*** GIVEN DATA Section Begins ***
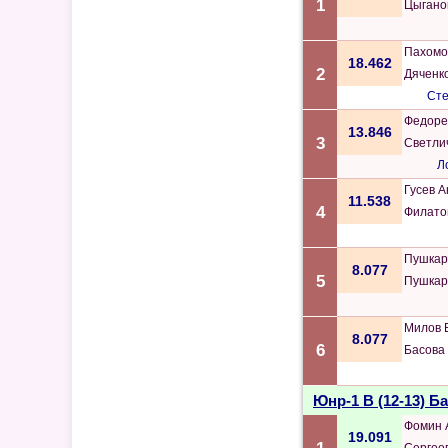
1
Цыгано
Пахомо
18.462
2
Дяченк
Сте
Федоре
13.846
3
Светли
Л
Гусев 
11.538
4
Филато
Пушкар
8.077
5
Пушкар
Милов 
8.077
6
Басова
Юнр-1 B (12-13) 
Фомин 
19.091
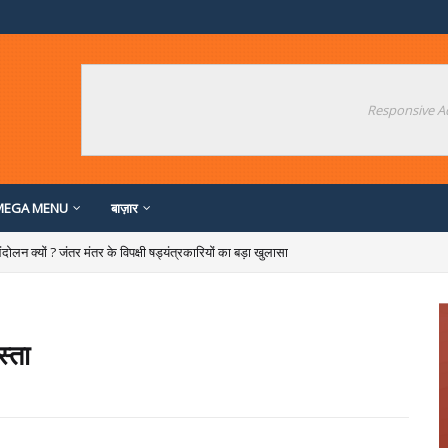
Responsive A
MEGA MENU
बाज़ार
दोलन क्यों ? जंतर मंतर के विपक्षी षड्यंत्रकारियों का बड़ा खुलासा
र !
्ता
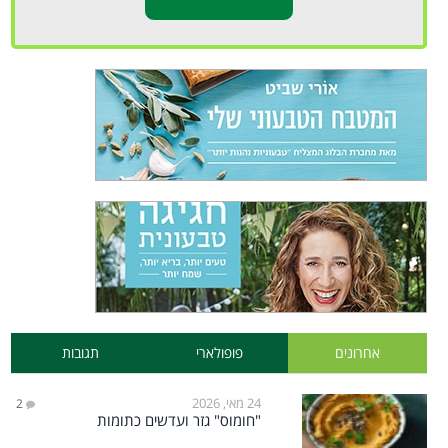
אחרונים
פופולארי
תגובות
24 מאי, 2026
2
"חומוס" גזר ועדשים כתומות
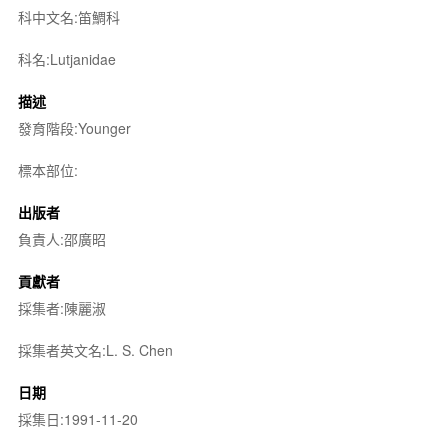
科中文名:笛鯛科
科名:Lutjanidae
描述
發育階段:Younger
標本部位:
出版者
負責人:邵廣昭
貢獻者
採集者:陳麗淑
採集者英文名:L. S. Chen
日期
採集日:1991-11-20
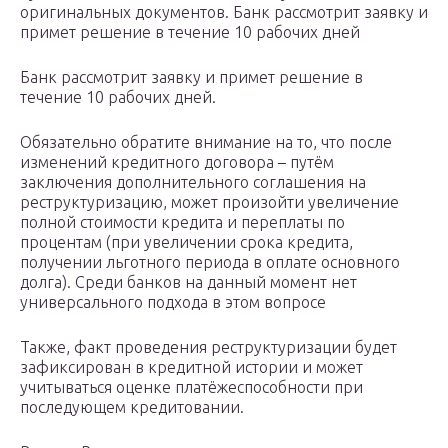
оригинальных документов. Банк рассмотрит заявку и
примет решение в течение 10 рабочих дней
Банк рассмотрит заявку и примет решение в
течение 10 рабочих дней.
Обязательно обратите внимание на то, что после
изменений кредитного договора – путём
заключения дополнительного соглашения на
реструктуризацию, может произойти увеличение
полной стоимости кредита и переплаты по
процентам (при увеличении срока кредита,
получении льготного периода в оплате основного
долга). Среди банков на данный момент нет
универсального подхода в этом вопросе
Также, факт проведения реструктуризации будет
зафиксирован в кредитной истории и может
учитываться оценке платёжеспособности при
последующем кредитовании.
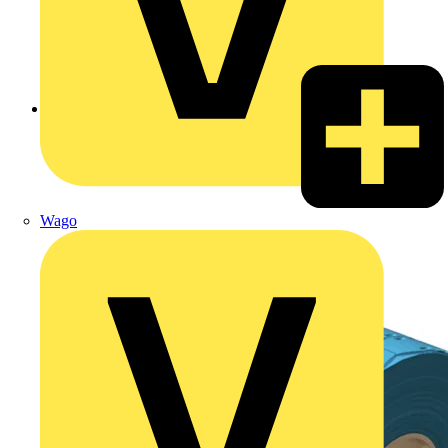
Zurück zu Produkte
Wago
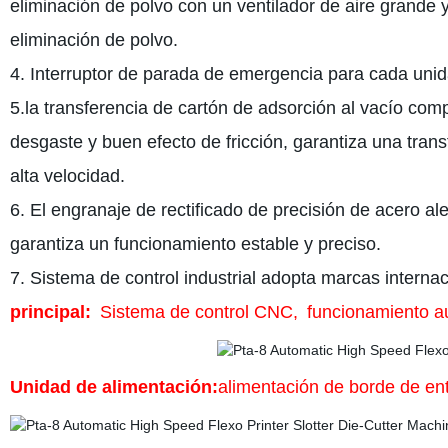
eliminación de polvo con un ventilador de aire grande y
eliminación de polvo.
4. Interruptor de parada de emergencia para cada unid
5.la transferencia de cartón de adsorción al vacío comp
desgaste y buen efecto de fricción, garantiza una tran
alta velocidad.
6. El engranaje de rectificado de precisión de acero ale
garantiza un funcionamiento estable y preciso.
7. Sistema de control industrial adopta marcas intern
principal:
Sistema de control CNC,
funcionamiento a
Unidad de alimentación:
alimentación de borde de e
*** GIVEN DATA Section Ends ***
WORK INSTRUCTIONS: Find the lines above that hold "заявку", then copy each of them.

REPLY TO THE EXERCISE:
оригинальных документов. Банк рассмотрит заявку и
Банк рассмотрит заявку и примет решение в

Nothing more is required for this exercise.